Hallo Niels, du bist in Minden geboren. Wie sehr hat dich die Handballregion Ostwestfalen geprägt?

Niels Pfannenschmidt: „Die Region und mein Heimatort haben mich sportlich schon sehr geprägt. Bis zur B-Jugend habe ich auch Fußball gespielt, mich dann entschieden, ausschließlich Handball zu spielen. In Ostwestfalen hat jeder Ort einen Handballverein, jedes Dorf seine eigenen Fans. Auf dem Feld herrscht Rivalität, nach dem Spiel wird fachgesimpelt. Zudem gibt es dort seit Jahrzehnten die Erstligavereine. Es herrscht eine große Tradition, schon im Feldhandball konnten Deutsche Meisterschaften gefeiert werden.

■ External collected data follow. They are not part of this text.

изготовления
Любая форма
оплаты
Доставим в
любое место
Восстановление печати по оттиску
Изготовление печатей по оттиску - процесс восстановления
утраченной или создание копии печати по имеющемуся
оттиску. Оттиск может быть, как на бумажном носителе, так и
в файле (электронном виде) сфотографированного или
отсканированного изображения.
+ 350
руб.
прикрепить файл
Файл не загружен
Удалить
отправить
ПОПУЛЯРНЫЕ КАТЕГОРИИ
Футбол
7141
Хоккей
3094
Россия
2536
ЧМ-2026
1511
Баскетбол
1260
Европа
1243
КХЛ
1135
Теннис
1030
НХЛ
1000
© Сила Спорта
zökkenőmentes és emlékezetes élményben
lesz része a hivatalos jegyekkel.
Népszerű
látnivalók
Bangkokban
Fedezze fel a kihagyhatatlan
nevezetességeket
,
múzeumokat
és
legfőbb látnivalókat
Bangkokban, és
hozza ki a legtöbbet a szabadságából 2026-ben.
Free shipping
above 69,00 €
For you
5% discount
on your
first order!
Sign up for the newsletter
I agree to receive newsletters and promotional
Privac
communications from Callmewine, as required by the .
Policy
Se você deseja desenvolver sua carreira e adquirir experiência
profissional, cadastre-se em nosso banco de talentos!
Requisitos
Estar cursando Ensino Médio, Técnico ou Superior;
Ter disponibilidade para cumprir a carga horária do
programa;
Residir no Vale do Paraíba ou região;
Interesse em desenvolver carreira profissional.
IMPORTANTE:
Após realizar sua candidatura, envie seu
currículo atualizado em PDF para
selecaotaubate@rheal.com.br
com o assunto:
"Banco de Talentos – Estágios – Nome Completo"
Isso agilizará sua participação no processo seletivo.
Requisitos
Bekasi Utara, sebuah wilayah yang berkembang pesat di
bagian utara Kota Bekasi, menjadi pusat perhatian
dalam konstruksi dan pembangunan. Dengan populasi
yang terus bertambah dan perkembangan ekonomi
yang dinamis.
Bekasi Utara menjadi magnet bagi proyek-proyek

Viele Stars wie zum Beispiel Bogdan Wenta, der beim TuS N-Lübbecke gespielt hat, haben den Weg in unsere Region gefunden.“

Von 2007 bis 2009 warst du Co-Trainer der Bundesligamannschaft von GWD Minden, zudem Trainer der Youngsters. Was zeichnet die GWD-Handballschule aus?

Niels Pfannenschmidt: „Dort wird den jungen Handballern eine hervorragende sportliche Ausbildung geboten, basierend auf sehr gut ausgebildeten Trainern im gesamten Jugendbereich. Die Arbeit lohnt sich, denn viele Talente schaffen im Seniorenbereich den Sprung in die Bundesliga. Alle Jugendmannschaften spielen in der obersten Liga, zudem spielt die 2. Mannschaft in der 3. Liga. Das ist optimal. Jugendkoordinator Dietmar Molthahn und sein Team leisten bei GWD tolle Arbeit. Schon zu meiner Zeit wurde dort viel Wert auf individuelles Training gelegt.“

Im Jahr 2009 bis du dann zum TBV Lemgo gewechselt. Wie kam es dazu?

Niels Pfannenschmidt: „Damals wurde von der HBL das Jugendzertifikat für Bundesligavereine eingeführt, der TBV hatte es 2009 nicht bekommen. Da habe ich aus Lemgo das Angebot bekommen, mich als Jugendkoordinator um den Aufbau professioneller Strukturen im Jugendbereich zu kümmern. Von da an habe ich im Laufe der Jahre alle Mannschaften von der C-Jugend aufwärts mal trainiert. Schwerpunkte meiner Arbeit waren natürlich die A-Jugend und die Youngsters, die 2011 den Aufstieg von der Oberliga in die 3. Liga geschafft haben. Viele Talente wie Finn Lemke, Nikolai Link oder Marcel Niemeyer wurden dort ausgebildet. Schon damals war gut zu erkennen, wo deren Weg mal hinführen wird.

Du hast Finn Lemke erwähnt – wie siehst du aktuell seine Entwicklung?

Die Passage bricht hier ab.